Illustration by Iso Maauad Rodriguez


"Sitting in Cactus Club Café, I take another sip of water while scanning the menu. Across the table, my friends are deep in discussion of what to get – crispy chicken sandwiches, fish tacos, creole crab, bacon burgers. The options are endless. And for me? I will have the garden burger. Again."

Do not get me wrong, it is a good burger. But every time I go out, I find myself wishing for something that is not a cheese pizza, a Caesar salad, or the token Beyond Meat option tucked at the bottom of the menu.

Being vegetarian in Kelowna can feel like a paradox. It is easy until it is not. You hope for variety, but you have learned not to expect much. As an international student from India, I never struggled with being a vegetarian before coming to Canada. Back home, the options were endless: home-cooked meals, street food, and entire restaurants dedicated to vegetarian cuisine. But after moving to Canada, I realized how personal and sometimes isolating that choice could feel.

Here, most of the available “vegetarian” options are vegan, made with tofu, soy, or beans. There is nothing wrong with that, but it often feels like the space between eating meat and being fully vegan goes unnoticed. In many Western countries, veganism is widely recognized and accommodated, while vegetarianism sits in a grey area, not really understood, but there.

When I first came to university, I relied heavily on campus food – Pritchard, The Well, Fusion, and Subway. Back then, I did not know much about Kelowna’s restaurants and cafes, and it was not easy to find meals that felt satisfying. Pritchard’s options were limited, and I found myself experimenting with ingredients at the salad bar to make meals seem more interesting. During exam season, my friends could grab quick burgers or wraps from fast-food chains, while I had to scroll through apps searching for vegetarian options that were usually either unavailable, overpriced, or just another burrito.

Over time, I started exploring more places around Kelowna. I slowly built my own list of favorites: Antico’s Pizza, BarBurrito, Kinton Ramen, OEB, and a handful of Indian restaurants that remind me of home. It took time to find them, and even longer to figure out where I could grocery shop for ingredients that matched what I grew up eating.

My roommate is also a vegetarian and an international student, and when I asked her what her experience has been like, her answers reflected a lot of the same frustrations and a few differences, too.

“At first, I felt a little left out,” she admitted. “Most of my friends ate meat, and I’d be the only one ordering something different. But over time, I started to see it more as a personal choice… something rooted in respect for animals and for myself.”

For her, being a vegetarian in Kelowna is both easier and harder. Easier, because plant-based options exist in most restaurants and taste good.

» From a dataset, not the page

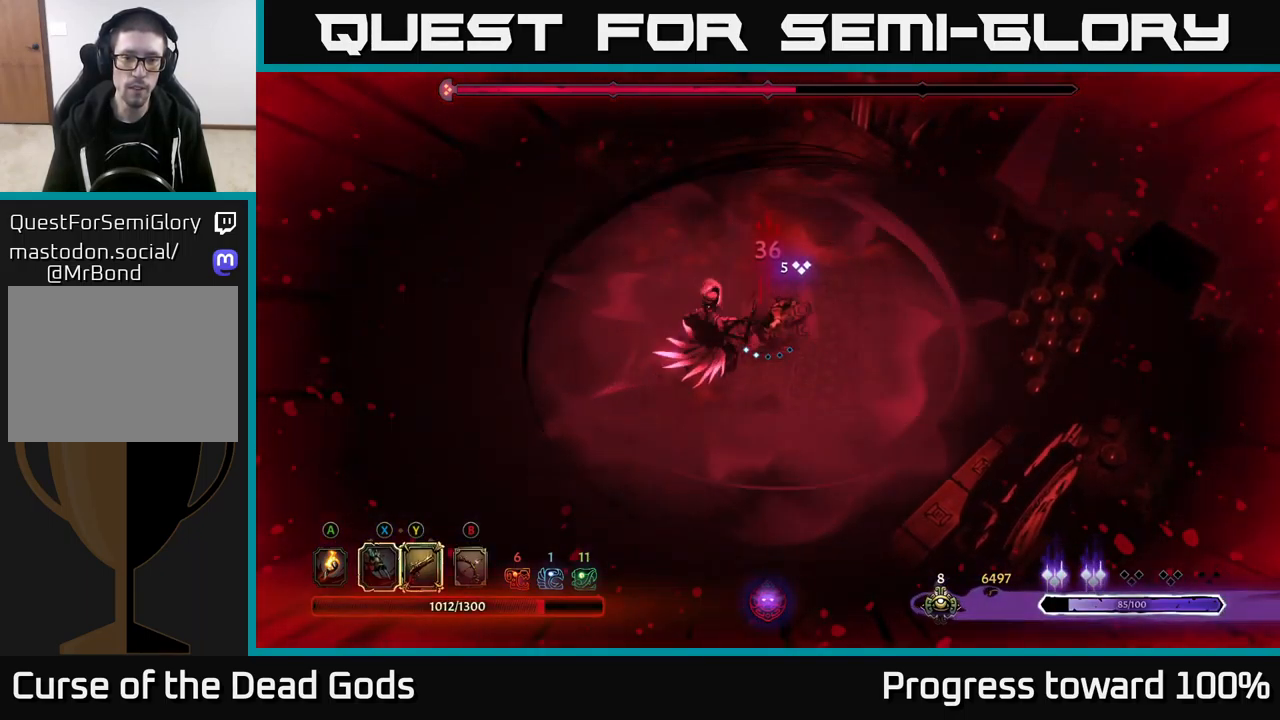
{"buttons": [], "left_stick": "down-left", "right_stick": "center", "events": [[117, "R2", "up"], [150, "R2", "down"], [267, "R2", "up"], [333, "R2", "down"], [433, "R2", "up"], [467, "left_stick", "down-left"]]}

Harder, because they are almost always the same. “The most vegetarian dishes you’ll find are burritos, pizzas, and cauliflower-or-lettuce-something,” she laughed. “There is no real variety, especially in Western or Canadian-style places. Asian, Mexican, and Indian restaurants are, of course, better.”

Cooking, she added, is another challenge altogether. “That is the hardest part,” she said. “Back home, I had variety. Here, I don’t cook as much, so I end up eating simpler food.”

On and near campus, her go-to meals are Tim Hortons’ breakfast wraps and Quesada because of how “cheap and accessible they are.” But affordability is always on her mind. “Tofu or plant-based meats are like seven dollars a pack,” she noted. “You can find them, but the cost adds up.”

Socially, vegetarianism can feel isolating, too. “You can not really share food with your friends,” she explained. “And when we eat at fancy places, I am usually limited to a twenty-dollar burger. People are mostly accepting, but some try to convince you to just try meat once or  joke that I must be surviving on salads or say things like, ‘I could never give up meat.”

I laughed when she said that, because I have experienced it too. You know those jokes about vegetarians eating grass, lettuce, or “rabbit food”? They never seem to get old. There is always someone who insists we are missing out, that life without steak or wings must somehow be dull.

What people often do not realize is that being vegetarian is not about limitation or sacrifice; it is about choice. Here in Kelowna, I have learned it is more than avoiding meat – it is about navigating a food culture that was not built for you and still finding a way to make it yours.

In the end, it teaches you a few key things: how to read a menu like a detective, how to make a decent meal out of whatever groceries you have, and how to truly appreciate the rare restaurant that gets it right. It is a lifestyle that many people enjoy and willingly partake in. What matters is how you look at it.